The Greatest Showman (2017)
Unless you’ve been under a rock since Christmas you’ll no doubt have seen or at least heard of the much-hyped pairing of Hugh Jackman and Zac Efron in this monolithic blockbuster. A surprisingly inspiring retelling of the rise of P.T. Barnum, Showman touches on contemporary themes of diversity with its cast of ‘freaks’ from the first sideshow in American history. Jackman’s scene-stealing turn as the titular showman brings a larger-than-life pathos to a sympathetic portrayal of one of the most controversial personalities of the 19th century. Numbers like “This is Me” and “A Million Dreams” will have you hitting repeat on the Spotify playlist for weeks on end.
Hamilton: An American Musical (2015)
Brought forth by the remarkable creative genius of Lin-Manuel Miranda, who wrote the books, lyrics and music all on his own steam — as well as winning a Tony for the leading role — Hamilton changed the game of mainstream music theatre forever.
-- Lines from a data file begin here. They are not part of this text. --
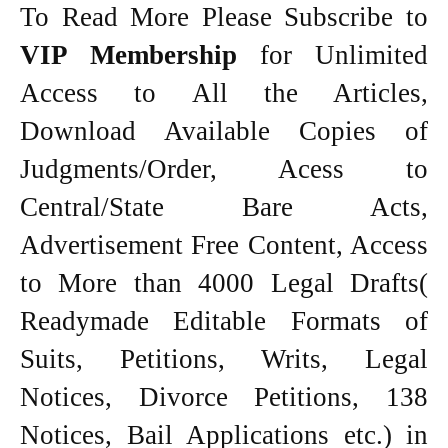
To Read More Please Subscribe to
VIP Membership
for Unlimited
Access to All the Articles,
Download Available Copies of
Judgments/Order, Acess to
Central/State Bare Acts,
Advertisement Free Content, Access
to More than 4000 Legal Drafts(
Readymade Editable Formats of
Suits, Petitions, Writs, Legal
Notices, Divorce Petitions, 138
Notices, Bail Applications etc.) in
The startling prelude number “Alexander Hamilton” sets the tone for the first full-length sung-and-rapped-through musical score, featuring intentionally diverse castings of America’s founding fathers and rewriting the American Revolution from the perspective of one of its largely forgotten heroes. Manuel’s brash patriotism is driven home by the surprisingly diverse musical styles he employs, as well as the not-so-subtle middle finger directed at the British monarchy.
La La Land (2016)
Nominated for fourteen Academy Awards — tying the record for most Oscar nominations with Titanic (1997) and All About Eve (1950) — La La Land revived everyone’s faith in the potential for original cinematic narratives to be brilliantly dramatic as well as unashamedly entertaining. Drawing heavily on the greats of the golden age of screen musicals, Damien Chazelle and Justin Hurwitz managed to pay authentic homage to the generation gone by while also delivering something new and wondrous. From a tap-dancing duet atop the Hollywood Hills at sunrise, to a star-studded (literally) fantasy waltz sequence in the vein of Gene Kelly’s signature dreamscapes, to the raw emotional power of the “Audition”, La La Land is both unfailingly magical and deeply human at every turn.
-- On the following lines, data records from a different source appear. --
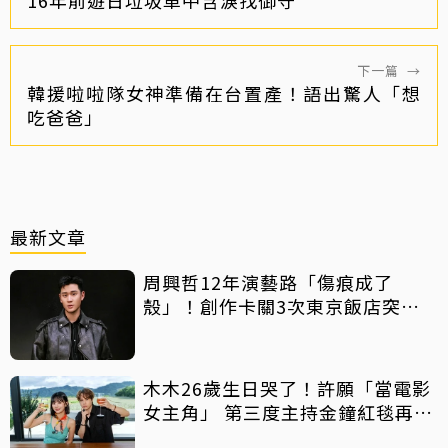
16年前遊日垃圾車中含淚找御守
下一篇
→
韓援啦啦隊女神準備在台置產！語出驚人「想
吃爸爸」
最新文章
周興哲12年演藝路「傷痕成了
殼」！創作卡關3次東京飯店突找
回靈感
木木26歲生日哭了！許願「當電影
女主角」 第三度主持金鐘紅毯再喊
話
Matilda the Musical (2011)
Going back a few years Matilda won seven Olivier Awards (the British version of the Tony) in 2012, the most won by any single show up until that point and tying only with Hamilton this year. It went on to win five Tony’s when it moved on to Broadway in 2013, but despite its obvious critical success Matilda makes this list because the lyrics and music were spawned by the deranged genius of Tim Minchin, one of Australia’s most beloved musical comedians. Based on Roald Dahl’s timeless story of the power of one child’s imagination, Matilda is surprisingly touching despite the witty and subversive nature of its delivery. Catchy lines will be stuck in your head for months, but it’s the whimsy of the children’s chorus “When I Grow Up” that really leaves a mark.